In order to grip onto and move objects with the robot arms, people must first be able to realistically estimate the depth and the distances to the robot arms. Two fisheye-lens cameras transmit what the robot sees into the VR goggles as a 360°x180° surround video stream in stereo 3D. The mobile radio connection is made on a frequency of 60 GHz with Small Cells, a small radio cell consisting of base stations with a mobile radio antenna. The 5G cell provides a near-to-reality VR environment and instantaneous robot control.
An edge-based 5G network for Industry 4.0
“Companies in the trade know that they have to network their machines and systems intelligently in order to make the most of their industrial data. Together with our partners, we are demonstrating how secure real-time data processing for Industry 4.0 may look. At the same time, the combination of edge computing and a 5G network provides the basis for an intelligent, real-time use of data to create more added value,” explains Dr. Sebastian Ritz, Managing Director of German Edge Cloud (GEC).
German Edge Cloud offers private edge cloud infrastructures (Infrastructure as a Service – IaaS), platforms for data analysis (Platform as a Service – PaaS) and industry-specific applications (Software as a Service – SaaS).
The network infrastructure for the 5G showcase at the Rittal stand is based on Open5GCore, one of the first globally standardised and manufacturer-independent 5G core networks.
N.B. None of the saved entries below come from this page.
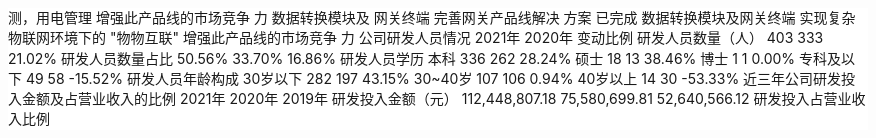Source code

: 测，用电管理
增强此产品线的市场竞争
力
数据转换模块及
网关终端
完善网关产品线解决
方案
已完成
数据转换模块及网关终端
实现复杂物联网环境下的
"物物互联"
增强此产品线的市场竞争
力
公司研发人员情况
2021年
2020年
变动比例
研发人员数量（人）
403
333
21.02%
研发人员数量占比
50.56%
33.70%
16.86%
研发人员学历
本科
336
262
28.24%
硕士
18
13
38.46%
博士
1
1
0.00%
专科及以下
49
58
-15.52%
研发人员年龄构成
30岁以下
282
197
43.15%
30~40岁
107
106
0.94%
40岁以上
14
30
-53.33%
近三年公司研发投入金额及占营业收入的比例
2021年
2020年
2019年
研发投入金额（元）
112,448,807.18
75,580,699.81
52,640,566.12
研发投入占营业收入比例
It can be used throughout Europe to establish local or regional 5G test networks. The software-based implementation allows network functions to be dynamically combined to create an individual, virtual special network, depending on the latency time needed, the security level and number of devices to be networked. Secure real-time communication is therefore possible in combination with edge computing on site, where the data volumes are processed.